I’m still PMSing….. WTF. Well, I know I always have the extreme UPS and DOWNS of my relationship and I blog about it sometimes… but here is another down side. So today I hung out with the BF. He asks me on the phone what we should do together. So, I, trying to cater to what he wants, tell him, ‘hey! let’s study!’ He loves studying. So, we do end up studying. Together at the library. For exactly an hour as planned. Then, we run to get banh mi. Then I had to go to the bathroom, so we stopped at Jack in the Box. I got 2 tacos. So, we munched on munchies. We just ate, nothing extraordinary (ahem, no ‘conversation’) going on. ALRIGHT, then he insists to take me back to the park area closer to where I live so we could chill. Didn’t really talk about important stuff. Then, we sit and kiss and stupid stuff like that. Then, he drops me off.  

WELL I DONT LIKE THAT. Some sort of connection is missing. I think there is something missing in this relationship. Something is missing in him that attracts me. Something mental? Emotional? Not enough in common? Not enough excitement? Too repetitive? Some need of mine is not getting satisfied, and it’s always going to be like that. I think it’s not okay that I can’t have a deep, deep conversation with him. He isn’t very witty, and I think we’re intellectually incompatible. That must be the problem. He never goes past “aw, you’re so cute.” And, he always has to go study. Idk why I can’t understand that. Honestly.

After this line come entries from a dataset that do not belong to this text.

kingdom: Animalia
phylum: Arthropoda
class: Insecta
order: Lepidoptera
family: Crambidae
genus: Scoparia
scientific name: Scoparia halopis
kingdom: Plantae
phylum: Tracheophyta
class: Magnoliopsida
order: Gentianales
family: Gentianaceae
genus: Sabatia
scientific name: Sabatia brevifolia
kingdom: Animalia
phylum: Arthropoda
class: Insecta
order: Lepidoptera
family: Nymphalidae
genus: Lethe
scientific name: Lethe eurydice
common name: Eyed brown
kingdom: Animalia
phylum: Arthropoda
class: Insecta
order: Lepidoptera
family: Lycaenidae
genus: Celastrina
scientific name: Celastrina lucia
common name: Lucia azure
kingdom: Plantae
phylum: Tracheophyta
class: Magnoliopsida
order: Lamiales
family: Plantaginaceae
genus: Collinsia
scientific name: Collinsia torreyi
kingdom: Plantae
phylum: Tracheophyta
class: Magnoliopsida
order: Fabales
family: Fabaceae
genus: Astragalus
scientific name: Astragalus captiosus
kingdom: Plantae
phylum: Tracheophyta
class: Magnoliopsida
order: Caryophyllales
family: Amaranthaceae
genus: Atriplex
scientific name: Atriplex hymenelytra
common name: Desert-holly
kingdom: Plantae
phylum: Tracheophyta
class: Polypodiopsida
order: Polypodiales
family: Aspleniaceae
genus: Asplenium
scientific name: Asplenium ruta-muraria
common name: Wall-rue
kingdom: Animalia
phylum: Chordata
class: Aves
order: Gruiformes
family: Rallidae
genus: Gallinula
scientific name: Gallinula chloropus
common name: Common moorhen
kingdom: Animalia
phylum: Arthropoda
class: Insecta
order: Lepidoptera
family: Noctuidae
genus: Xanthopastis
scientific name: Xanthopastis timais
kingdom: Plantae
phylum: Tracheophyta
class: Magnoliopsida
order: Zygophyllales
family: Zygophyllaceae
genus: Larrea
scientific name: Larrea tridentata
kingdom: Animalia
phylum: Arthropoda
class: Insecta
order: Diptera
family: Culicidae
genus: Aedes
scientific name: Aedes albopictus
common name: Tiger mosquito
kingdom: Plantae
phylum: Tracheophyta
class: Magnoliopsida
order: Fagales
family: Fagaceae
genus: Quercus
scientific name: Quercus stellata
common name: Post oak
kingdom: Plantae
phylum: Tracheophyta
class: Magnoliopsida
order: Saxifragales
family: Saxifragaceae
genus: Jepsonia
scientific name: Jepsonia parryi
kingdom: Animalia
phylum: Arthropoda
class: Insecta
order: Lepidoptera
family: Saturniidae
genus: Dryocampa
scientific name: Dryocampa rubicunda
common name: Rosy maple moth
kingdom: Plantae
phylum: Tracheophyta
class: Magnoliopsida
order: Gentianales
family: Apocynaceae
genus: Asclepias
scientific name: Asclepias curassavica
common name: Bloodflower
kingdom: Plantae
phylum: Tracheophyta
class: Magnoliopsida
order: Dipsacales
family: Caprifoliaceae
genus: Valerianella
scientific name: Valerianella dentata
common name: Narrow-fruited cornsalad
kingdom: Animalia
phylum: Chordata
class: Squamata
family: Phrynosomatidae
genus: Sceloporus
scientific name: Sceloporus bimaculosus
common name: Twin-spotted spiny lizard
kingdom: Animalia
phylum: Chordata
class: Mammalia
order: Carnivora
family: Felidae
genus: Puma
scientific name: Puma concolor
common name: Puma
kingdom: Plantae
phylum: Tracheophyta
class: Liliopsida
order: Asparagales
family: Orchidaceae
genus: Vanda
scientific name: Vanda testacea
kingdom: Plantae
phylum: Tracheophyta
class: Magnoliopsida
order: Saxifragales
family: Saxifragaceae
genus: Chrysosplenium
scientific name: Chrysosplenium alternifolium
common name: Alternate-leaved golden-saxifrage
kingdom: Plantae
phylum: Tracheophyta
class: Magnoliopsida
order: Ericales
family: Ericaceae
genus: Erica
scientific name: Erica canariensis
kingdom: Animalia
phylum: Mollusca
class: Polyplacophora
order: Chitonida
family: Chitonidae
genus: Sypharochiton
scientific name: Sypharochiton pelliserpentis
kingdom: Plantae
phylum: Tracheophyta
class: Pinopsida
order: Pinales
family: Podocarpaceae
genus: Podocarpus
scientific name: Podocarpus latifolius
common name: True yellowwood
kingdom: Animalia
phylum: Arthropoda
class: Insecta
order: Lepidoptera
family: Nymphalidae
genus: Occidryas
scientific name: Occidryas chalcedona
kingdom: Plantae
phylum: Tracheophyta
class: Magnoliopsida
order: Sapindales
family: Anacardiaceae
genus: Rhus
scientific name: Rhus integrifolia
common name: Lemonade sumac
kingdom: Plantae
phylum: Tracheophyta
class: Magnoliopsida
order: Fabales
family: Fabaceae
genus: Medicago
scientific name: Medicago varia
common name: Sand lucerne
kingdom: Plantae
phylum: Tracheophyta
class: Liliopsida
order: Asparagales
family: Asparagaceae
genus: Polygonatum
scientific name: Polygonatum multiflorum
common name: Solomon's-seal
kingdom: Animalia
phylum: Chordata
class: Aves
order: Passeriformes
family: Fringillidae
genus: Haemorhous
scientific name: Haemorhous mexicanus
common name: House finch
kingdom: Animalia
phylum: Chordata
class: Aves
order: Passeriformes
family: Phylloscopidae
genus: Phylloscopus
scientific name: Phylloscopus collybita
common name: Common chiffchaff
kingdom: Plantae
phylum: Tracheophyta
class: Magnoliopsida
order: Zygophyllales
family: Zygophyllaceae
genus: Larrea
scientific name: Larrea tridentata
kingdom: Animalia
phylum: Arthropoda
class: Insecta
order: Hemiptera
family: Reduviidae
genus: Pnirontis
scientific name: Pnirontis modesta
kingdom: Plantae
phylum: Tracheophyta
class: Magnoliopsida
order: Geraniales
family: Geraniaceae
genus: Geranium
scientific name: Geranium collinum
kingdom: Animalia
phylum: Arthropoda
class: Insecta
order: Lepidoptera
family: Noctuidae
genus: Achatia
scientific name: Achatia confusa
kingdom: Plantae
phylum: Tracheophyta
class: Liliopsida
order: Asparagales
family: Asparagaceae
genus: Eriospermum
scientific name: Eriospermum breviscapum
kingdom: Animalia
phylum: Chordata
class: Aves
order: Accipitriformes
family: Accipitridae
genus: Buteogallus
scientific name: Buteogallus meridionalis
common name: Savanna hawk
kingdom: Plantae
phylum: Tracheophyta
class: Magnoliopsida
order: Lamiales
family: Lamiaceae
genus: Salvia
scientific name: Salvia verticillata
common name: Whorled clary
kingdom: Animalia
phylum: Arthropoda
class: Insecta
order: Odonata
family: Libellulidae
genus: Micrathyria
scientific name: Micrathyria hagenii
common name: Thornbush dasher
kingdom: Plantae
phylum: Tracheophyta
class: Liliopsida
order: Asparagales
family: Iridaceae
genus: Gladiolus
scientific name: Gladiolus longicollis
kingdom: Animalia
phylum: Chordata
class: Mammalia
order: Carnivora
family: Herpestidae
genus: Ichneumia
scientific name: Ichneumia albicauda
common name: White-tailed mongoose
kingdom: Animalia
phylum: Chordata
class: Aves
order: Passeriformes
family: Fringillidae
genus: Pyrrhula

Another sick-of-my-boyfriend rant.

 Ahem. First of all, I only ask that he communicates with me more because he has such a busy life that includes his friends, sports, and academics. This has always been a problem… The only method of communication for us is basically THE PHONE (and atm, this is long distance, might I add). I already accepted being second to his studies. That’s fine (with gritting teeth). However, the friends and the balls — I don’t have a heart to care for that. NOW, he’s taking on 3 new major commitments that I won’t discuss because they’re career-oriented and I can’t mess with that. Sum of it all, I feel like a greedy and selfish girlfriend… BUT where the fuck did all of our time go? I thought this summer was hard enough doing that long distance shit all over again. But nooo, the Fall will be even worse. And after that, when he goes and transfers to professional school. And after that? What if he does become one of those on-call doctors? ………. I am speechless and confused. What should I do? :L 
My needs… nobody cares. 

Why won’t he tell me he loves me…. From time to time he says “I care about you so much” instead..? Why that? I think about this boyfriend of mine all day, it’s almost pathetic lol. I’ll answer my Facebook birthday wishes later… and play DDR later… Ugh, I miss him already…. WAHHH what is this longing. Kndependence is nice, but when I’m ‘in love’ I can’t help but to be all mushy gushy.. Ewwwwugh. I must be really sprung or something… NOU D’: But straightly, I can feel he cares about me because he shows so much effort to make me smile. I can’t feel ‘love’ yet, so makes sense we don’t say it. Love is when I know I won’t be able to leave him. It seems to be getting there, nonetheless.